Friday, July 9, 2010
There is no such thing as too much butter.
My mama knew her way around a kitchen the way I know my way around the prepared foods section of the Harris Teeter deli. She was, without a doubt, the epitome of a Southern Cook. I loved the way she would whip up a batch of buttermilk biscuits from scratch in less time than it would take me to figure out how to crack open a tube of the refrigerated Pillsbury variety. Every meal was rife with girth-inducing comfort food that would never fail to leave you feeling fat and happy. I certainly can’t say the same for my own culinary exploits. It’s fairly common to hear my husband say, “Hmmm, I want something, but I’m not sure what” after finishing one of my meticulously prepared (not) meals. Sadly, I didn’t inherit the Sweet Potato Pie gene from my mom’s side of the family.
Now that summer is in full swing, I have been thinking about my mama more than usual. It was two summers ago that she lost a quick and painful battle with cancer. I find myself remembering where I was each day of that summer, how I felt and the sights and smells that went along with it. I have flashbacks of the faces belonging to the mostly forgotten elderly patients, sitting in their wheelchairs that dotted the hallways of the nursing home. I recall the aroma of freshly-baked cookies that the hospice nurse offered us daily during the last week of my mama's life and the sickly-sweet scent of the flowers that littered the entire first floor of my house after her funeral. I can still plainly see the fear and pain in her eyes as I left her each evening to return home. I wonder how many summers I will commemorate those gut-wrenching days.

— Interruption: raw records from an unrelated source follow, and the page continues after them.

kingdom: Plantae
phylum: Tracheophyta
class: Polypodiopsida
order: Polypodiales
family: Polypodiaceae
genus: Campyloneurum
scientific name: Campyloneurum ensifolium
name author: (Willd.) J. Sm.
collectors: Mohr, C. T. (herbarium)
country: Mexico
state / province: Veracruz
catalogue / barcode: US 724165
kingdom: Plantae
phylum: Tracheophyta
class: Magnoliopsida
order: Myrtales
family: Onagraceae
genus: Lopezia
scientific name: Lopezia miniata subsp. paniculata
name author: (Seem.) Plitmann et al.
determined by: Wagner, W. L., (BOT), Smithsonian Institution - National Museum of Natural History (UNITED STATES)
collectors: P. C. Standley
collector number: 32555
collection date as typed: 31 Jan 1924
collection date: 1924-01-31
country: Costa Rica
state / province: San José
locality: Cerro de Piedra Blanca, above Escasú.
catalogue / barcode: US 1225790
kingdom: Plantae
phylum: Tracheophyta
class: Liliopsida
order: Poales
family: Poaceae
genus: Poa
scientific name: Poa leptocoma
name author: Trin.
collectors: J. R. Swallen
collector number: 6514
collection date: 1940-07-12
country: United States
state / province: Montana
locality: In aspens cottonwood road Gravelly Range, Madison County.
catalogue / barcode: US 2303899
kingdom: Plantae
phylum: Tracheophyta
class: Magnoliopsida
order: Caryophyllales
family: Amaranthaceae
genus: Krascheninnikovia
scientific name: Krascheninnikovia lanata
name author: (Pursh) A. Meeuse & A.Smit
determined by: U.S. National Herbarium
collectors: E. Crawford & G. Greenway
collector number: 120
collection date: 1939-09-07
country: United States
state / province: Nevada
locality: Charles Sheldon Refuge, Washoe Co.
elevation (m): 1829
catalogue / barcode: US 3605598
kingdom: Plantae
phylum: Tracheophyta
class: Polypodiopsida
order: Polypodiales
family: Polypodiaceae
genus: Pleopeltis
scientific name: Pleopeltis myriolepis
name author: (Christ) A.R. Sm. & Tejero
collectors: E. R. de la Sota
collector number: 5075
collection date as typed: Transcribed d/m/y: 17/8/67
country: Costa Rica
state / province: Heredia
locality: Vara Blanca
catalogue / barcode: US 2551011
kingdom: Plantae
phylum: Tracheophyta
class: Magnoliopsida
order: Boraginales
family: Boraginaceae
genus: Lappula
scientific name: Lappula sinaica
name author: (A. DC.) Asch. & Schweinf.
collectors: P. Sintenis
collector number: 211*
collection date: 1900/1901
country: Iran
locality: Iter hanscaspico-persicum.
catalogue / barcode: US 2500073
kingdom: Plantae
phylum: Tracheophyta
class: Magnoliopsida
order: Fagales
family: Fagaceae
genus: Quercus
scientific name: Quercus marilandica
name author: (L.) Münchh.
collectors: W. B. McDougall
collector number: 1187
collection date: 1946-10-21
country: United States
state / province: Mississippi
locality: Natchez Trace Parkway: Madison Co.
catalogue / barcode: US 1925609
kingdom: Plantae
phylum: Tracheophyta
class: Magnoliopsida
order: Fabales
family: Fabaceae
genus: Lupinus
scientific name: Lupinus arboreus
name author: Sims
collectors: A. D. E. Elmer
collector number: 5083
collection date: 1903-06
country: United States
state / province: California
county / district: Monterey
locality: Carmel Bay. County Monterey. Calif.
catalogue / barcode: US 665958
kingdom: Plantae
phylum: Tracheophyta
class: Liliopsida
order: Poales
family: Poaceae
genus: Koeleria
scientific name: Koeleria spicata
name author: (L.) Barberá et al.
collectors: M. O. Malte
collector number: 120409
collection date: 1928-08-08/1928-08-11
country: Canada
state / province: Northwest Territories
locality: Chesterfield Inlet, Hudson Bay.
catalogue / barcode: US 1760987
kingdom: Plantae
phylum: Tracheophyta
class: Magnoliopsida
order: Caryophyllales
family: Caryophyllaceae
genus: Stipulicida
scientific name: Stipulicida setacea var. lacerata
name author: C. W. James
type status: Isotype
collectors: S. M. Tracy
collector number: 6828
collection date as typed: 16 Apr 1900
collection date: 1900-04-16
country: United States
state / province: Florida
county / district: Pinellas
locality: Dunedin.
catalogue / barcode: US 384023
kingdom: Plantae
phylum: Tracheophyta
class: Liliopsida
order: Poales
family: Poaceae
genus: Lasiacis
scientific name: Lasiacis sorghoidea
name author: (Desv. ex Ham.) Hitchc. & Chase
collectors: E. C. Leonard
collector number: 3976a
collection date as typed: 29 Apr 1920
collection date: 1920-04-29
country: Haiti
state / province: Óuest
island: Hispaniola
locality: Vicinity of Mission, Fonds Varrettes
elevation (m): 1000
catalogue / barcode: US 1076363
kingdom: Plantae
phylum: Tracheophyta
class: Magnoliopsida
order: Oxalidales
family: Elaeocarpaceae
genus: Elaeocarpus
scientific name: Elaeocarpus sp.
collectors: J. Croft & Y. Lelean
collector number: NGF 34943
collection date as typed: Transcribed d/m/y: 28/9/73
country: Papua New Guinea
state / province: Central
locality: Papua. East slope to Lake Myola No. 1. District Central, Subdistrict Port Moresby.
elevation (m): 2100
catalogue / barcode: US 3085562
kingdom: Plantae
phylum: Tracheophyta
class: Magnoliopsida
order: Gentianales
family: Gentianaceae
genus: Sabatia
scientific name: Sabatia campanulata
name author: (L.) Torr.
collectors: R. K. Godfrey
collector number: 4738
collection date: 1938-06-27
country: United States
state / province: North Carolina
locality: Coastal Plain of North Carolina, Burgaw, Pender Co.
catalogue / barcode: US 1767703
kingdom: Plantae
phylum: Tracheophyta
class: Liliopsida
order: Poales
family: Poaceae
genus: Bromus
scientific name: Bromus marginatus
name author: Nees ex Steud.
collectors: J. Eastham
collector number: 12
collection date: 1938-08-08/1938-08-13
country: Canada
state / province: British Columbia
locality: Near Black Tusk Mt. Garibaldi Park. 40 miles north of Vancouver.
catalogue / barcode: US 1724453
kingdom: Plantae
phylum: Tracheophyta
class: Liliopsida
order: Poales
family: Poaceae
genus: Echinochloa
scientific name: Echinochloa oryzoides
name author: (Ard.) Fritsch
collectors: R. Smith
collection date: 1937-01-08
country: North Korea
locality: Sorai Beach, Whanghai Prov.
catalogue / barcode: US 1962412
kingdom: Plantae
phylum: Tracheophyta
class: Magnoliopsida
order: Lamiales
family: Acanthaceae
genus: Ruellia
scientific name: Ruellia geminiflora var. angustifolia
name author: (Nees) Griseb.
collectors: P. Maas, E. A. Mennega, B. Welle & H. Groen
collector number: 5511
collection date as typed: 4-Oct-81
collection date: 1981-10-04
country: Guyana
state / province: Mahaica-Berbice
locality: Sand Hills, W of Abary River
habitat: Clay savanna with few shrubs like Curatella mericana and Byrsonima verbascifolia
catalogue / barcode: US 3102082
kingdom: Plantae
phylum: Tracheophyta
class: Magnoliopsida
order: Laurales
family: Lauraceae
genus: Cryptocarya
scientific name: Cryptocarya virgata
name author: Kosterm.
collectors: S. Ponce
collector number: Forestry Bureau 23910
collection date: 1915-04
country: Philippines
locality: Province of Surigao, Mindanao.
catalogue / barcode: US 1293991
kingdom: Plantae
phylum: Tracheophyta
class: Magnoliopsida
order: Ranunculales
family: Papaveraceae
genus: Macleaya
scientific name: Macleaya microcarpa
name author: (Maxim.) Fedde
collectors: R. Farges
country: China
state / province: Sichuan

I have made an uncharacteristically optimistic decision to use my energy to remember one thing about my mama that always made me feel better: her cooking. Yes, long-term exposure to her cooking would put you at a much higher risk for heart disease, but the downward spiral toward plaque-filled arteries was a delicious ride, a ride that included chocolate-covered peanut butter balls, fried okra and buttery, homemade, mashed potatoes. That being said, I have created a "Greatest Hits" list of my favorite tasty Southern dishes prepared by my mama. These calorie-laden concoctions forced my rapidly expanding rear-end onto a treadmill and a strict diet at the age of twenty-two:
Cornbread Dressing: It’s my all-time favorite green food at Thanksgiving and Christmas. What? You say that you have never seen green dressing? Then my mama could have taught your mama a thing or two about the proper use of sage. There is no such thing as “too much”. And if your dressing comes out of the bird itself, then you just may be a Yankee.
Potato Salad: There are just so many wannabe’s and imposters out there. First of all, potato salad should NEVER be white. If your salad isn’t sunshine yellow, then you are missing a very important ingredient: mustard. I still have never tasted potato salad that was exactly like my mama’s, ever so slightly creamy, a tad bit tangy and always delicious.
Crockpot Macaroni and Cheese: Her mac and cheese was, simply put, nectar from the Gods. It was gooey and luscious and you were willing to risk third degree burns to the roof of your mouth because you didn’t want to wait for it to cool. I would even make a cold macaroni and cheese sandwich with the leftovers. (On white bread, of course) This manna from heaven was scrumptious hot or cold.
Fried Chicken: I was lucky enough to be a kid whose mother came home from a full time job and made fried chicken from scratch instead of dragging that red box of Banquet “Severely Breaded Mystery Chicken Pieces” to the oven. It was one hell of a mess to clean up afterward (a job my brother and I unfortunately shared), but the smell of it cooking would make you woozy with delight. To top it off, we always had home-made, hot, baked buttermilk biscuits on the side.
Chicken and Dumplings: Ah, yes, the coup de gras, if you will. It is my all-time favorite. If her chicken-fried steak didn’t send you to the doctor for a blood pressure check, then this amazing dish would certainly finish you off. Let me just say for the record to all of you folks who think you know how to make chicken and dumplings that the use of refrigerator biscuits is strictly forbidden. Likewise, if you use canned chicken instead of carefully boiling a whole chicken and lovingly taking it off the bone, then you have just cheapened the World’s Most Perfect Food. This is not a dish that can be perfected by taking shortcuts, people. If you can’t find the time to make biscuit dough from scratch, roll it out and plop those baby dumplings into the fresh chicken stock to blossom, then you just need to take your double boiler and go home.
Even though my mama was a strong Christian woman, there is no doubt she would have made it into heaven on the merits of her cooking alone. She seemed to enjoy watching us devour her goodies, and many times after I became a staunch believer in “less fat equals skinny”, she did her best to goad me into a piece of fudge here or a helping of pumpkin pie there. My mother may not have discovered a new planet or a cure for cancer, but her lasting legacy of mouth-watering Southern vittles is one I can really sink my teeth into.